Chain of Voices

Fifth Sunday in Lent  |  John 12:20-33

Lectionary Project

Aretha Franklin sang of a chain of fools. John writes of a chain of voices.

This chain begins or ends—since chains run both ways—with unnamed strangers, and ends or begins with God. Strangers from some Greek speaking place approach Philip, maybe because he has a Greek name. They ask for an introduction to Jesus. Philip first goes to his brother Andrew, and together they take the request to Jesus. It seems a long path to ask a simple question.

The answer is strange. Jesus begins talking about his own impending death, a disconcerting shift in the storyline. Then another voice breaks over them. Some say it was thunder, others say that an angel spoke, but the Gospel claims God spoke directly to Jesus within the hearing of the crowd.

It’s interesting that John includes the alternative explanations. Thunder, some say. An angel, others say, and they are nearer the orthodox answer. Something happened, some sound heard by believer and skeptic alike, but the understanding is so very different.

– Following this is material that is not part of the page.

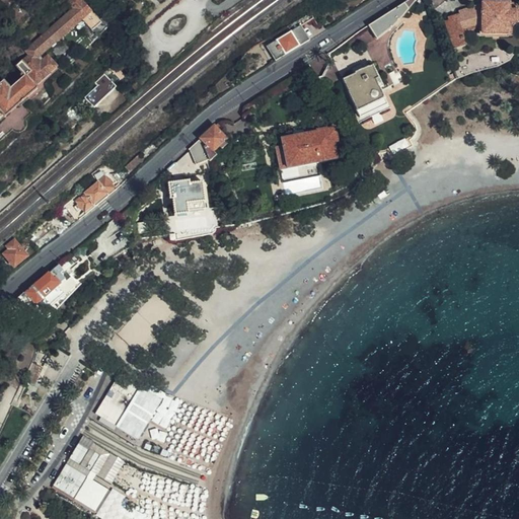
[(90,30),(99,22),(79,0),(69,0),(66,3),(71,9),(25,51),(27,54),(14,66),(22,75),(8,87),(2,80),(0,81),(0,114),(4,118),(34,89),(33,87),(55,68),(43,55),(80,20),(90,30)]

Today, suppose there is a phone call, or perhaps a letter or email, with good news. Some would call it an answer to prayer. Others, receiving the same timely communication, would see it as luck, or chance, or the result of benevolent human planning. What’s the difference between an ordinary chain of events and a miracle except the matter of perception?

What is faith, if not a choice of how to view our world?

Faith can’t be proven. It isn’t science, but neither is it the opposite of science. Faith does not set aside reason. Science is the method by which we learn how our universe works. Faith is how we listen for the meaning.

So many voices reach us in a day. Some words are from the people who surround us, others are from the crowd inside us. Some voices can only be heard with the ears of faith.

We hear thunder, and the power and range of it restores our sense of perspective. Is that human insight? Recognition of natural cause and effect? Certainly. Is it the voice of God speaking to someone choosing to hear it? Maybe.

FlowersInIceIn the Gospel of Matthew, Jesus tells the people to consider the flowers of the fields. There is something of God to be seen in them, he says, something of God to be heard in the wind that blows across them.

Faith hears the voice of the Other resonate in everything. Physics demonstrates vibration within an atom, and people of faith hear that and something more, something that ties the universe together. Unscientific? Certainly. An act of self-delusion? Perhaps.

B.B.King sang, “Nobody loves me but my mother, and she could be jivin’ too.” We choose to love, and we choose to believe that certain people love us. Sometimes it is even true, though we cannot control the other side of the equation.

We may choose to believe the Gospel message that God is love. One day it may even prove to be true. Meanwhile, what is lost by choosing to love, choosing to hear the voice of God whisper or thunder through the people and life around us? What is lost by choosing to believe that there is such love in the universe?

Biology explains why insects find flowers irresistible. It takes something else to explain why we humans find them beautiful. As winter gives way to spring, consider the flowers of the field, the stars, the laughter of a child. Perhaps such things are only natural. Perhaps, if we choose to listen, we might hear the voice of God.